The left ventricle of the heart has a specialized role, providing the pumping force necessary to distribute oxygenated blood throughout the body. The left ventricle is also most often implicated in heart disease, heart attacks, and the cardiotoxic effects of some drugs, creating a need for robust in vitro models for specifically studying left ventricular cardiomyocytes. Researchers from The Francis Crick Institute, Imperial College London, King’s College London and AnaBios have discovered an improved method for developing left ventricular heart cells from stem cells, resulting in populations that are more homogenous and more functionally mature than current models.
The standard method for differentiating cardiomyocytes from human pluripotent stem cells (hPSCs) involves modulation of Wnt signaling pathways during the cells’ development, but current protocols frequently result in homogenous mixtures of ventricular, atrial and nodal cells. Additionally, cardiomyocytes developed from hPSCs often resemble immature, fetal-like cardiac cells with weakened properties compared to mature cells. The researchers sought to optimize the standard Wnt-on/Wnt-off protocol to improve cell maturity and favor differentiation into left ventricular cells. One of the key changes was the inhibition of the retinoic acid pathway, as RA is known to promote differentiation into atrial cardiomyocytes. Additionally, the team supplemented the growth medium with a low, constant level of activin A and varying levels of BMP4 over time to further promote the development of mature left ventricular cells.

ACTIONS TO TAKE:
[1] In the passage on left ventricular heart cells, which pathway did the researchers inhibit, and what is that pathway's acid known to promote?
[2] For each statement, say whether the passage on left ventricular heart cells agrees with it, and quote the words that decide it.
(a) The growth medium received a low, constant level of activin A.
(b) BMP4 was held at one fixed level for the whole process.
(c) Cardiomyocytes developed from hPSCs often resemble mature adult heart cells.
Answer from the passage on left ventricular heart cells alone.

DATA EXCERPT:
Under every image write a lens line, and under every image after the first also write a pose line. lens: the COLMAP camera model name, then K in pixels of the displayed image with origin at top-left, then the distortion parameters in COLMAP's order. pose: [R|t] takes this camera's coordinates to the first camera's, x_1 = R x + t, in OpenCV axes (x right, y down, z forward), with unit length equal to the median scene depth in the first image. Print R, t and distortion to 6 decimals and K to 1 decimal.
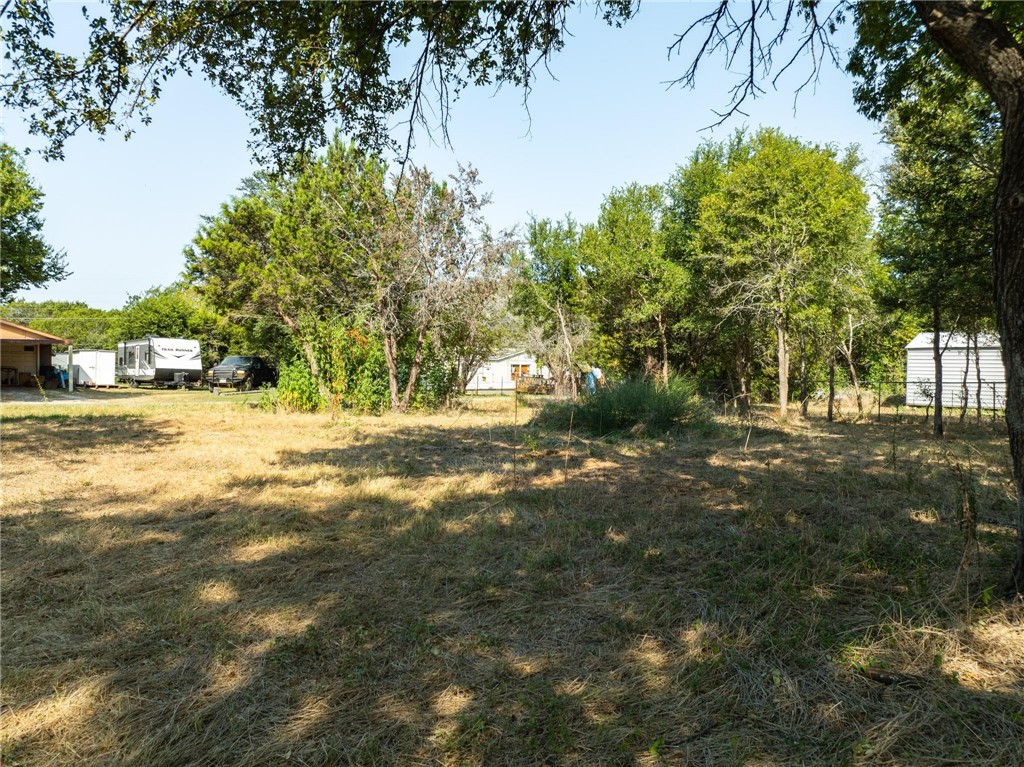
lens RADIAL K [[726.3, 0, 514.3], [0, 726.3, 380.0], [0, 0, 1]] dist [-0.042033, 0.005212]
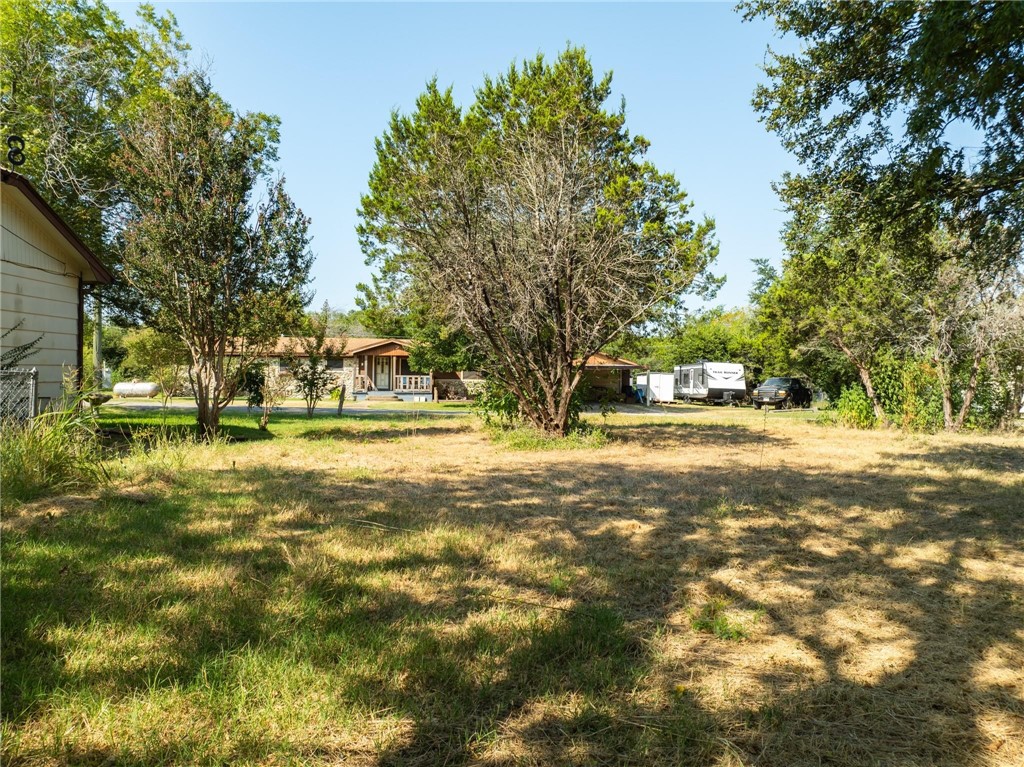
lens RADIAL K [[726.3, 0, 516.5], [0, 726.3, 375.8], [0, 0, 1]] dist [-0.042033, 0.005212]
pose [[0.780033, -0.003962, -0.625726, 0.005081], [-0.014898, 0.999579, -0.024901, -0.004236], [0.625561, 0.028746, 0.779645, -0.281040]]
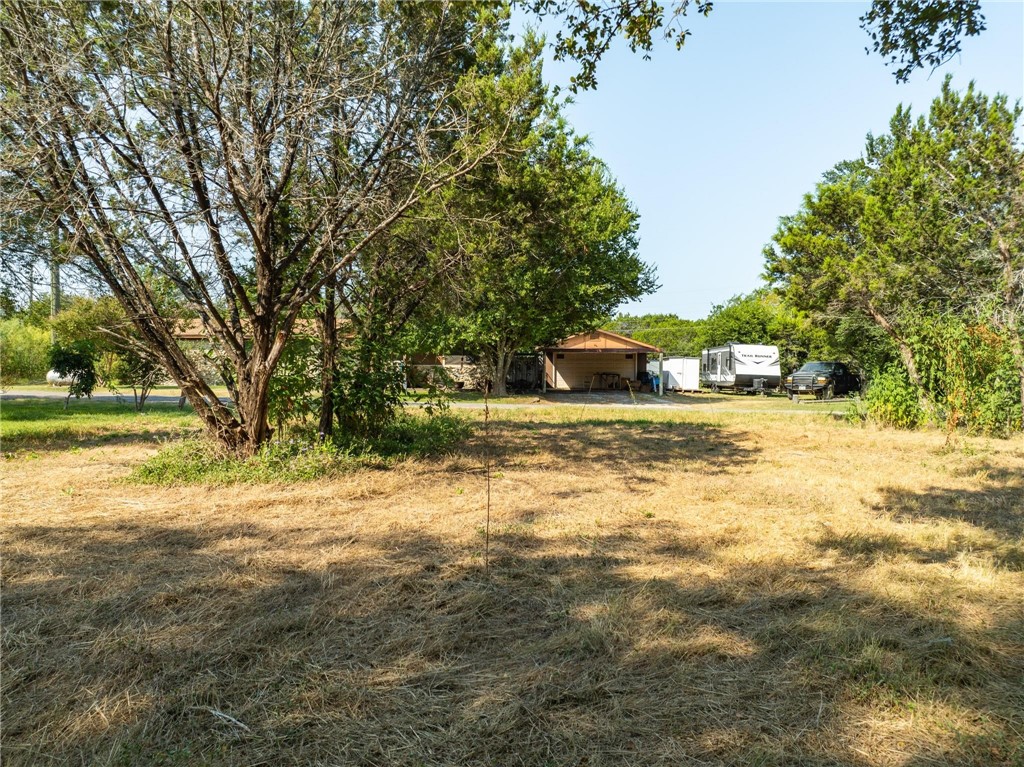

ANSWERS IN ORDER:
[1] They inhibited the retinoic acid pathway, since RA is known to promote differentiation into atrial cardiomyocytes.

[2]
(a) Yes: "supplemented the growth medium with a low, constant level of activin A"
(b) No: "varying levels of BMP4 over time"
(c) No: "often resemble immature, fetal-like cardiac cells"